■ **TASK TO CARRY OUT**:
Return all entries precisely as they stand, without the images.
== Segment start ==
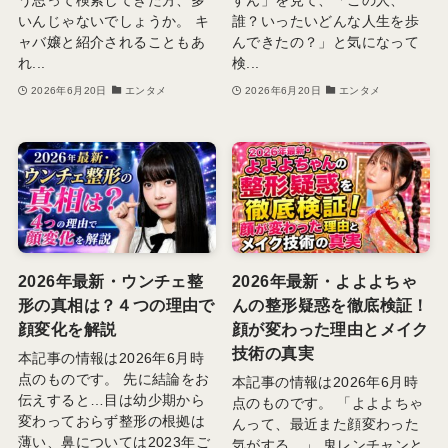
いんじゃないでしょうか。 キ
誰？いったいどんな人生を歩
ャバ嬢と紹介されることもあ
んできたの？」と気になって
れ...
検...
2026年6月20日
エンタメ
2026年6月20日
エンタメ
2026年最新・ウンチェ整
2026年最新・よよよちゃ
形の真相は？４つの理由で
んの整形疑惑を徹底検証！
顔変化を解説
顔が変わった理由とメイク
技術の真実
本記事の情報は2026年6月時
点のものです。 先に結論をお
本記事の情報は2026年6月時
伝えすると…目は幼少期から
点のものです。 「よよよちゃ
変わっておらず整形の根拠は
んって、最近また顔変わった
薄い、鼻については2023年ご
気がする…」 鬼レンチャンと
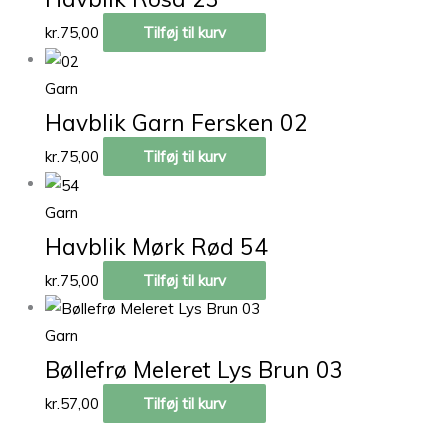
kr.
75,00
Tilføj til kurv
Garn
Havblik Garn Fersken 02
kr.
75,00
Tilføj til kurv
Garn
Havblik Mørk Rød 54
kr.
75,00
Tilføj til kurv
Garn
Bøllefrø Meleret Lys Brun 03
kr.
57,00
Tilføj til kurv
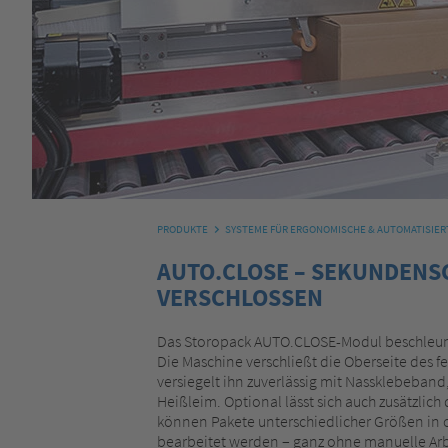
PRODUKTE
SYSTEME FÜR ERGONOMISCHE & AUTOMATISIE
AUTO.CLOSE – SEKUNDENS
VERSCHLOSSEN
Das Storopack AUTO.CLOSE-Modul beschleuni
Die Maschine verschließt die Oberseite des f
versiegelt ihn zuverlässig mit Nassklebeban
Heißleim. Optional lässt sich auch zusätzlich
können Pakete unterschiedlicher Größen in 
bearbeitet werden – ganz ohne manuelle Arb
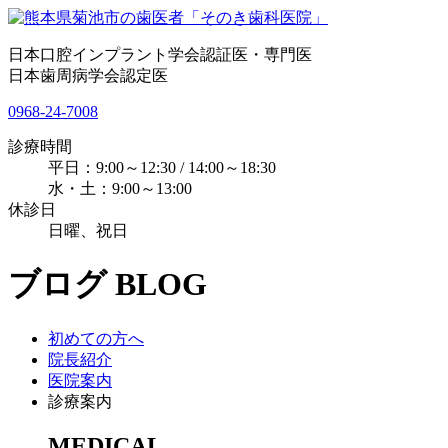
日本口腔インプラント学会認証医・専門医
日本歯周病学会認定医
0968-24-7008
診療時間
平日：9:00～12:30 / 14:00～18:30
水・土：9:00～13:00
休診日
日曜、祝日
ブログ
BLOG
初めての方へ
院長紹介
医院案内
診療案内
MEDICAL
== Segment end ==
■ **EXERCISE OUTPUT**:
いんじゃないでしょうか。 キ
誰？いったいどんな人生を歩
ャバ嬢と紹介されることもあ
んできたの？」と気になって
れ...
検...
2026年6月20日
エンタメ
2026年6月20日
エンタメ
2026年最新・ウンチェ整
2026年最新・よよよちゃ
形の真相は？４つの理由で
んの整形疑惑を徹底検証！
顔変化を解説
顔が変わった理由とメイク
技術の真実
本記事の情報は2026年6月時
点のものです。 先に結論をお
本記事の情報は2026年6月時
伝えすると…目は幼少期から
点のものです。 「よよよちゃ
変わっておらず整形の根拠は
んって、最近また顔変わった
薄い、鼻については2023年ご
気がする…」 鬼レンチャンと
kr.
75,00
Tilføj til kurv
Garn
Havblik Garn Fersken 02
kr.
75,00
Tilføj til kurv
Garn
Havblik Mørk Rød 54
kr.
75,00
Tilføj til kurv
Garn
Bøllefrø Meleret Lys Brun 03
kr.
57,00
Tilføj til kurv
PRODUKTE
SYSTEME FÜR ERGONOMISCHE & AUTOMATISIE
AUTO.CLOSE – SEKUNDENS
VERSCHLOSSEN
Das Storopack AUTO.CLOSE-Modul beschleuni
Die Maschine verschließt die Oberseite des f
versiegelt ihn zuverlässig mit Nassklebeban
Heißleim. Optional lässt sich auch zusätzlich
können Pakete unterschiedlicher Größen in 
bearbeitet werden – ganz ohne manuelle Arb
日本口腔インプラント学会認証医・専門医
日本歯周病学会認定医
0968-24-7008
診療時間
平日：9:00～12:30 / 14:00～18:30
水・土：9:00～13:00
休診日
日曜、祝日
ブログ
BLOG
初めての方へ
院長紹介
医院案内
診療案内
MEDICAL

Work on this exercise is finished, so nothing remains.